During deep analysis you should find new ideas, the right continuations, outright blunders and hidden inaccuracies. Also, like a doctor, you should come up with a diagnosis: how the game proceeded, why, what “medicines” you should self-prescribe. Of course, having a coach is also helpful, because not all of us have the required expertise and objectivity.

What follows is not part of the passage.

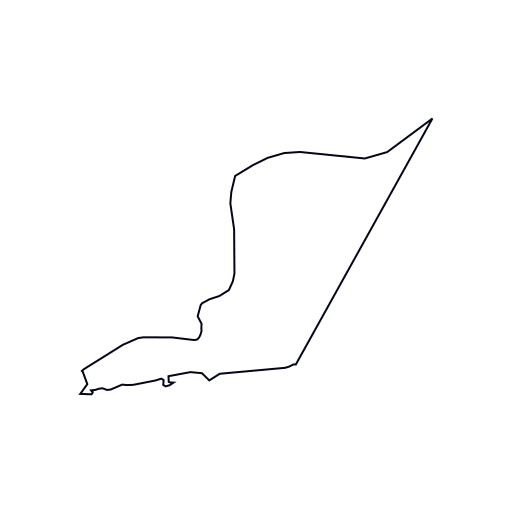 map outline of Al Iskandariyah (Mercator projection), rotated 211°
{"feature_id": "EGY-1543", "entity_name": "Al Iskandariyah", "entity_type": "Governorate", "adm_level": 1, "iso_a3": "EGY", "parent_name": "Egypt", "parent_adm1": "", "projection": "mercator", "projection_center": [29.899, 30.835], "detail": "fine", "context": "isolated", "style": "outline", "palette": "ink", "viewbox_px": 512, "rotation_deg": 211, "n_neighbors": 0, "source": "natural_earth", "source_scale": "10m", "svg_char_len": 997}
<svg xmlns="http://www.w3.org/2000/svg" viewBox="0 0 512 512"><g transform="rotate(211 256 256)"><path d="M166.0,183.5L168.0,182.4L170.6,178.3L173.4,175.2L226.4,136.4L232.0,125.3L242.0,127.7L252.4,122.7L269.1,107.9L265.9,103.1L264.5,103.4L261.5,105.0L263.5,100.7L266.3,97.7L269.1,97.7L271.3,102.1L274.0,102.1L278.1,97.5L294.8,82.4L299.8,79.1L304.5,76.8L311.7,66.8L314.6,64.5L319.6,63.5L322.4,61.2L324.8,58.4L328.2,55.9L327.1,55.4L326.1,55.4L325.6,54.8L325.8,52.7L335.6,47.3L334.6,59.3L344.7,67.4L346.0,67.8L345.2,70.4L324.4,111.3L314.7,125.0L310.6,128.3L286.2,142.9L265.7,152.1L263.9,153.6L263.4,154.3L263.0,155.7L262.8,157.4L263.2,160.8L263.7,162.1L264.0,163.6L265.5,165.7L267.8,169.9L274.9,174.2L278.1,185.3L277.9,187.7L273.5,195.1L266.9,202.7L261.7,212.8L262.8,222.4L265.4,229.8L288.5,267.6L305.1,287.9L310.2,298.3L315.1,313.9L305.4,332.4L296.5,346.2L284.8,358.8L271.9,367.8L213.0,395.6L197.1,412.6L175.6,464.7L166.0,183.8L166.0,183.5Z" fill="none" stroke="#020617" stroke-width="2"/></g></svg>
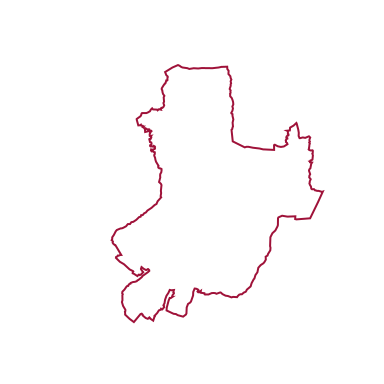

By comparing your preliminary and deep analysis you can arrive at the right conclusions on what was going on, what you did wrong and why. Reminder: apart from the moves, ponder your psychological and physical states. Sometimes there are trivial matters that greatly affect the playing strength: you were nervous after being late for the game and having to run from the hotel room to the tournament hall; you didn’t eat well enough; your opponent won three games against you before, so your brain mentally gave up in advance, etc.

Chess is a complicated game, so even a deep analysis can sometimes include mistakes. For example, you might remember how the readers of Garry Kasparov’s “My great predecessors” books used to send him their suggestions and improvements which were included in the later editions. However, while perfection knows no limits, studying your own games carefully is the key to becoming a better player.